Images with pose keypoints
------------------------------------------------------------------------

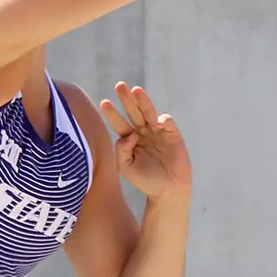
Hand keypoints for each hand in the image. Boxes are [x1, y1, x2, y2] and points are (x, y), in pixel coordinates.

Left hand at [99, 82, 191, 198]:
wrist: (167, 191)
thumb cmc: (145, 180)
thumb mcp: (126, 167)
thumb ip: (121, 150)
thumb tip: (128, 134)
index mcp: (130, 138)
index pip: (119, 122)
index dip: (112, 113)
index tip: (104, 102)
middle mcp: (143, 132)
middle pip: (133, 112)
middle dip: (126, 99)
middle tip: (120, 86)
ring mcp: (158, 132)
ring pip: (149, 112)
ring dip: (143, 101)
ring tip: (137, 90)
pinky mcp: (173, 135)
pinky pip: (167, 122)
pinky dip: (163, 120)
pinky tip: (158, 123)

------------------------------------------------------------------------

▸ **How to complete this task**: Set down exactly the line that holds "thumb mcp: (126, 167)" and all lines after it to the end of the data.

▸ **Written solution**:
thumb mcp: (126, 167)
thumb ip: (121, 150)
thumb tip: (128, 134)
index mcp: (130, 138)
index pip: (119, 122)
index dip: (112, 113)
index tip: (104, 102)
middle mcp: (143, 132)
middle pip: (133, 112)
middle dip: (126, 99)
middle tip: (120, 86)
ring mcp: (158, 132)
ring pip: (149, 112)
ring dip: (143, 101)
ring tip: (137, 90)
pinky mcp: (173, 135)
pinky pip: (167, 122)
pinky dip: (163, 120)
pinky tip: (158, 123)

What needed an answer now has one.